UPDATE 1-EU carbon trading reform proposal this yr-Oettinger
* EU ETS not sending out strong enough price signal
* ETS has to be flexible, withstand economic shocks (Adds quotes, background)
COPENHAGEN, April 16 (Reuters) - The European Commission is likely to prepare a legal proposal on reforming its emissions trading scheme (EU ETS) before the end of the year, EU Energy Commissioner Guenther Oettinger said on Monday.
Speaking at a European Wind Energy Association conference in Copenhagen, Oettinger said the 27-nation bloc's trading scheme was failing to set a strong enough price to encourage investment in low carbon energy.
"At the moment, there is no price signal. We have to prepare a proposal. There is an expectation from the European Parliament," Oettinger said. "We hope to come to a conclusion before the end of the year."
Prices for carbon permits under the EU ETS are trading at around 6.90 euros ($9.03) a tonne.
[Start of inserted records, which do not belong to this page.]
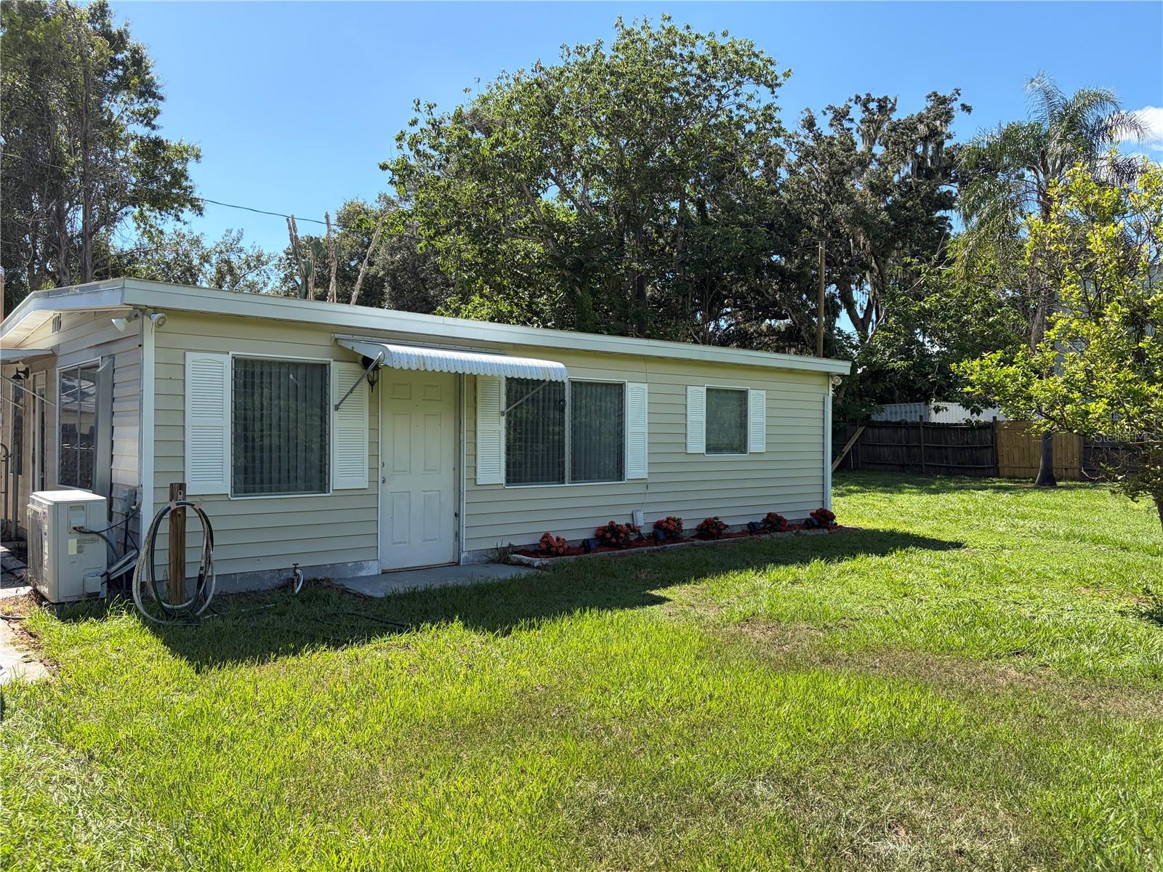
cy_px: 436
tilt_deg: -0.4
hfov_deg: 67.3
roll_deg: -0.1
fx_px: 874
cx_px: 582
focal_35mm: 26
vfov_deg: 53.1
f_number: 1.6
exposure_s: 1/1626
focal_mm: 5.96
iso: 50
They hit a new record low of 5.99 euros on April 4, well below the level needed to encourage green investment.
The trading scheme caps emissions from industrial plants and utilities, forcing them to buy carbon permits to cover their emissions output.
By investing in low-carbon technologies, such plants could reduce the number of permits they need to buy.
However, the financial crisis and recession have reduced industrial output and therefore demand for permits, with over-issuance of the permits exacerbating excess supply.
The European Parliament has called on the commission to draw up a plan to withdraw a certain number of permits from the scheme, but there is still division among member states.
An informal meeting of environment ministers hosted by the Danish EU presidency on Thursday is expected to hold a lunch-time debate on the issue.
Oettinger did not specify what the commission would propose but said the the trading scheme needed to be more immune to shocks, referring to the fact that caps on emissions were set too high and the system's design failed to properly account for the effects of recession.
"The question is, 'Can we develop our ETS so it will be flexible to react to economic developments?'," Oettinger said.
One way of introducing tighter caps would be for the EU to target a 30 percent cut in carbon dioxide emissions by 2020 instead of the current aim of 20 percent.
Poland, which as a heavy user of carbon-intensive coal fiercely opposes anything that could drive up the price of carbon permits, in March vetoed an attempt by the Danish presidency to get agreement on more ambitious milestones for carbon reduction.
Responsibility for reform of the ETS falls under the EU Commission's climate division, rather than energy, although it has ramifications for energy policy.
"The commission is looking at different options on the table," Isaac Valero-Ladron, EU spokesman for climate action, said.